**Task instructions:** Would you find each line in the entries below with the string "мировой" and copy it?

**Listed entries:**
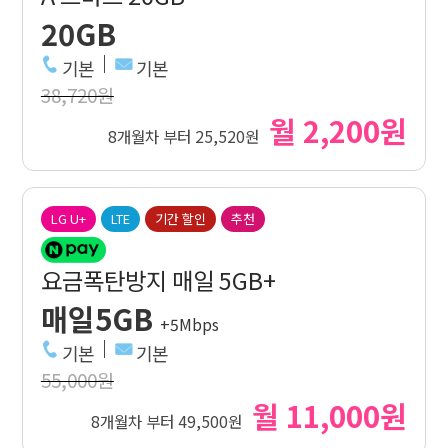
20GB
기본
기본
38,720원
월 2,200원
8개월차 부터 25,520원
LG U+
LTE
기간 할인
추천
요금폭탄방지 매일 5GB+
매일5GB
+5Mbps
기본
기본
55,000원
월 11,000원
8개월차 부터 49,500원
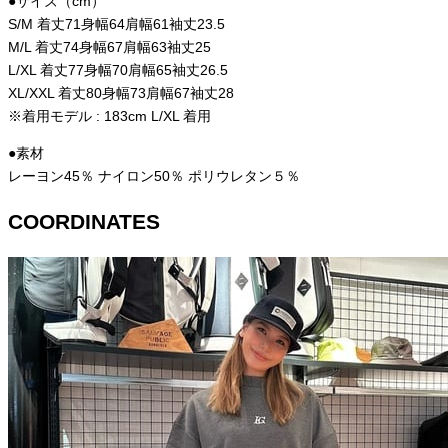
●サイズ（cm）
S/M 着丈71身幅64肩幅61袖丈23.5
M/L 着丈74身幅67肩幅63袖丈25
L/XL 着丈77身幅70肩幅65袖丈26.5
XL/XXL 着丈80身幅73肩幅67袖丈28
※着用モデル : 183cm L/XL 着用
●素材
レーヨン45％ ナイロン50％ ポリウレタン５％
COORDINATES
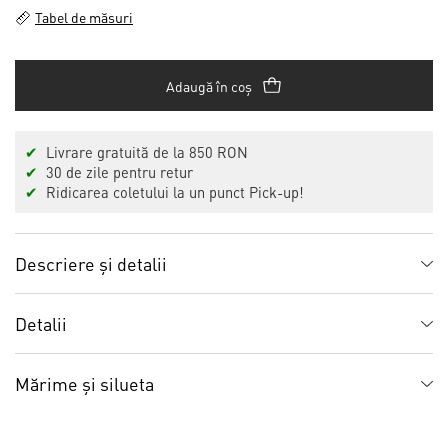
Tabel de măsuri
Adaugă în coș
✔
Livrare gratuită de la 850 RON
✔
30 de zile pentru retur
✔
Ridicarea coletului la un punct Pick-up!
Descriere și detalii
Detalii
Mărime și silueta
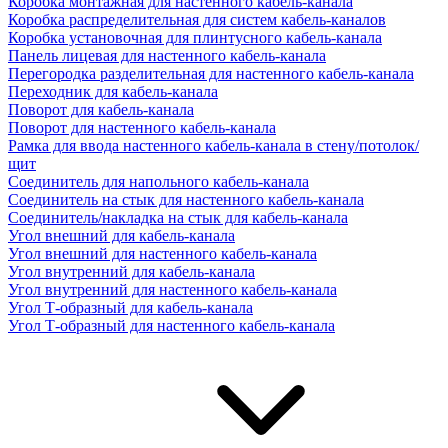
Коробка монтажная для настенного кабель-канала
Коробка распределительная для систем кабель-каналов
Коробка установочная для плинтусного кабель-канала
Панель лицевая для настенного кабель-канала
Перегородка разделительная для настенного кабель-канала
Переходник для кабель-канала
Поворот для кабель-канала
Поворот для настенного кабель-канала
Рамка для ввода настенного кабель-канала в стену/потолок/
щит
Соединитель для напольного кабель-канала
Соединитель на стык для настенного кабель-канала
Соединитель/накладка на стык для кабель-канала
Угол внешний для кабель-канала
Угол внешний для настенного кабель-канала
Угол внутренний для кабель-канала
Угол внутренний для настенного кабель-канала
Угол Т-образный для кабель-канала
Угол Т-образный для настенного кабель-канала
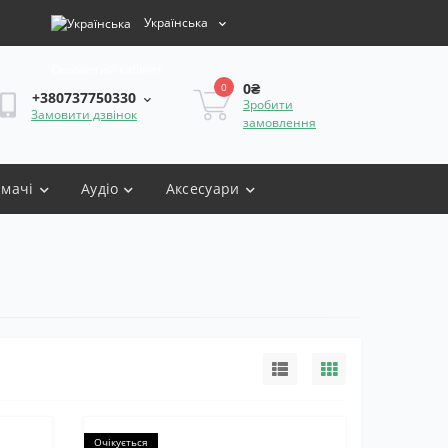
Українська
Особистий кабінет
0₴
0
+380737750330
Зробити
Замовити дзвінок
замовлення
имачі
Аудіо
Аксесуари
Очікується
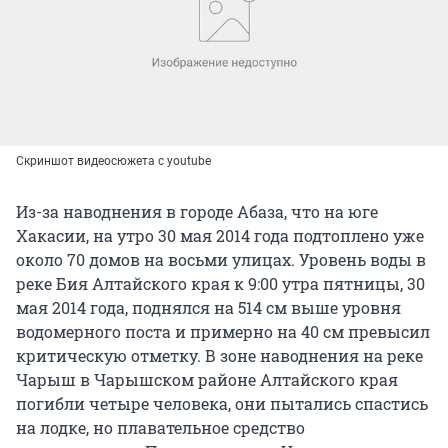
Скриншот видеосюжета с youtube
Из-за наводнения в городе Абаза, что на юге
Хакасии, на утро 30 мая 2014 года подтоплено уже
около 70 домов на восьми улицах. Уровень воды в
реке Бия Алтайского края к 9:00 утра пятницы, 30
мая 2014 года, поднялся на 514 см выше уровня
водомерного поста и примерно на 40 см превысил
критическую отметку. В зоне наводнения на реке
Чарыш в Чарышском районе Алтайского края
погибли четыре человека, они пытались спастись
на лодке, но плавательное средство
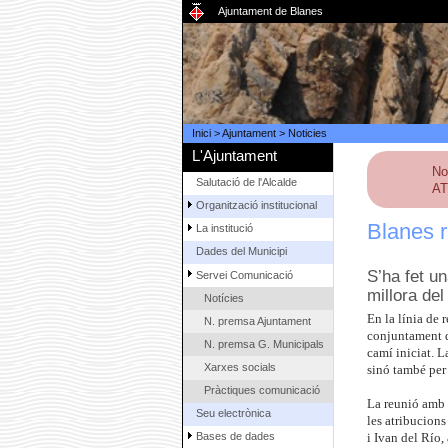
Ajuntament de Blanes
Inici
>
Ajuntament
>
Noticies
L'Ajuntament
No
Salutació de l'Alcalde
AT
Organització institucional
Blanes r
La institució
Dades del Municipi
S’ha fet u
Servei Comunicació
millora del
Notícies
En la línia de 
N. premsa Ajuntament
conjuntament d
N. premsa G. Municipals
camí iniciat. L
Xarxes socials
sinó també per 
Pràctiques comunicació
La reunió amb e
Seu electrònica
les atribucion
Bases de dades
i Ivan del Río,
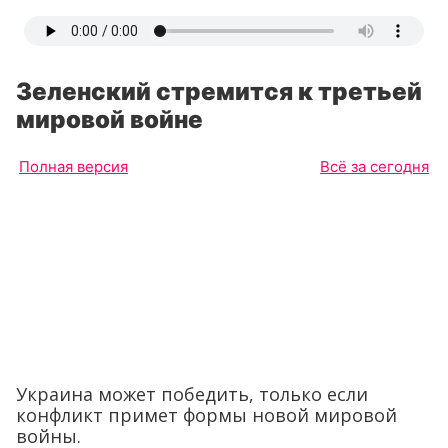
Зеленский стремится к третьей
мировой войне
Полная версия
Всё за сегодня
Украина может победить, только если
конфликт примет формы новой мировой
войны.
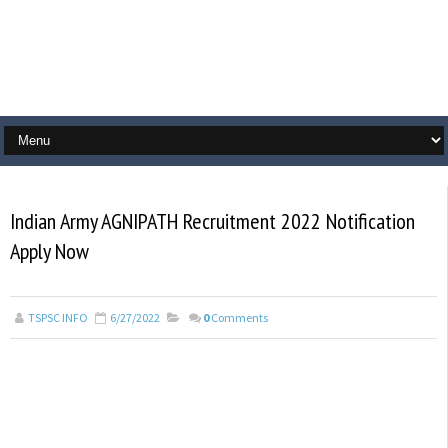
Indian Army AGNIPATH Recruitment 2022 Notification
Apply Now
TSPSC INFO
6/27/2022
0
Comments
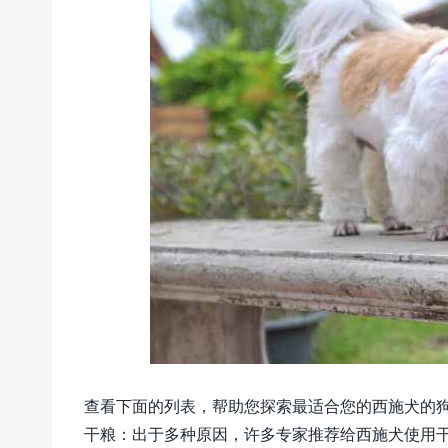
查看下面的列表，帮助您探索最适合您的西施犬的
干粮：出于多种原因，许多专家推荐给西施犬使用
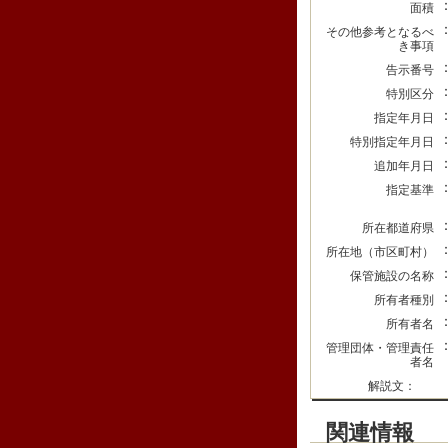
面積
その他参考となるべ
き事項
告示番号
特別区分
指定年月日
特別指定年月日
追加年月日
指定基準
所在都道府県
所在地（市区町村）
保管施設の名称
所有者種別
所有者名
管理団体・管理責任
者名
解説文：
関連情報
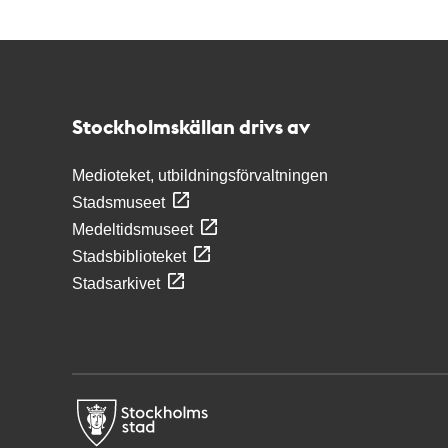
Kontakt
Stockholmskällan
Stockholmskällan drivs av
Medioteket, utbildningsförvaltningen
Stadsmuseet
Medeltidsmuseet
Stadsbiblioteket
Stadsarkivet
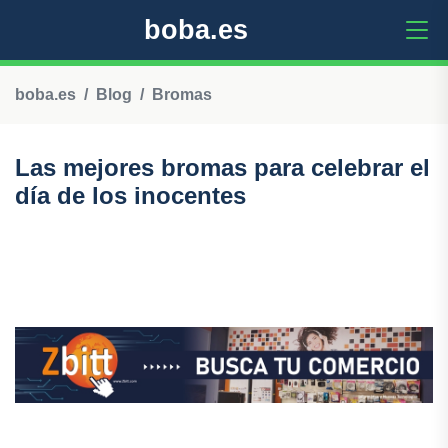
boba.es
boba.es
Blog
Bromas
Las mejores bromas para celebrar el
día de los inocentes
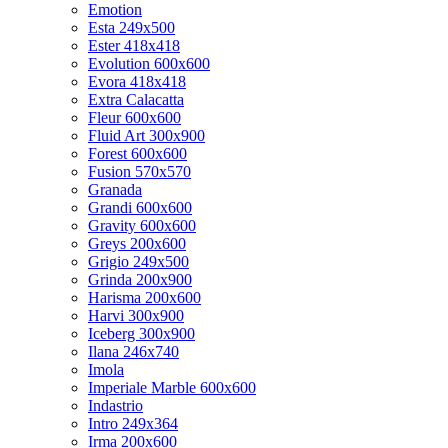
Emotion
Esta 249x500
Ester 418x418
Evolution 600x600
Evora 418x418
Extra Calacatta
Fleur 600x600
Fluid Art 300x900
Forest 600x600
Fusion 570x570
Granada
Grandi 600x600
Gravity 600x600
Greys 200x600
Grigio 249x500
Grinda 200x900
Harisma 200x600
Harvi 300x900
Iceberg 300x900
Ilana 246x740
Imola
Imperiale Marble 600x600
Indastrio
Intro 249x364
Irma 200x600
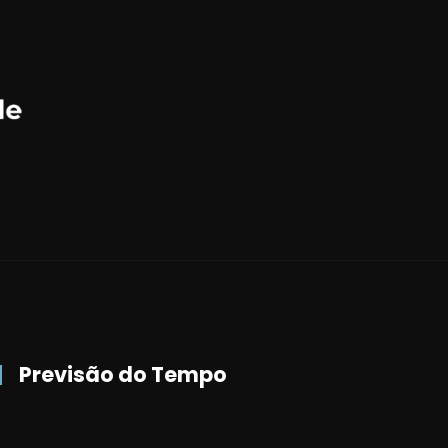
Previsão do Tempo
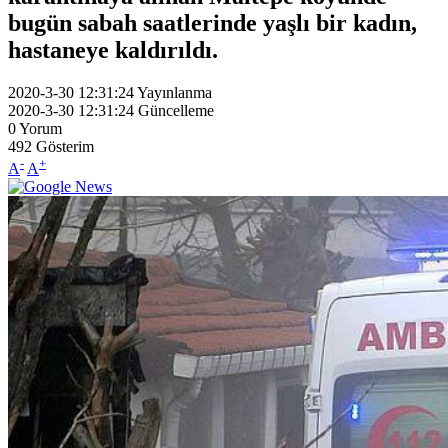
bugün sabah saatlerinde yaşlı bir kadın,
hastaneye kaldırıldı.
2020-3-30 12:31:24
Yayınlanma
2020-3-30 12:31:24
Güncelleme
0
Yorum
492
Gösterim
-
+
A
A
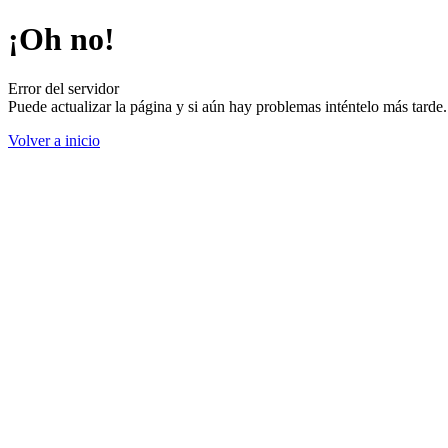
¡Oh no!
Error del servidor
Puede actualizar la página y si aún hay problemas inténtelo más tard
Volver a inicio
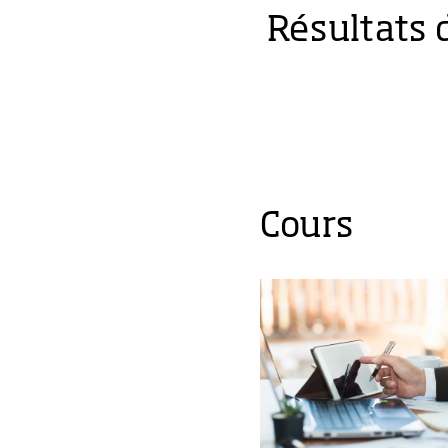
Résultats 
Cours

**Written answer:**
мировой войне
конфликт примет формы новой мировой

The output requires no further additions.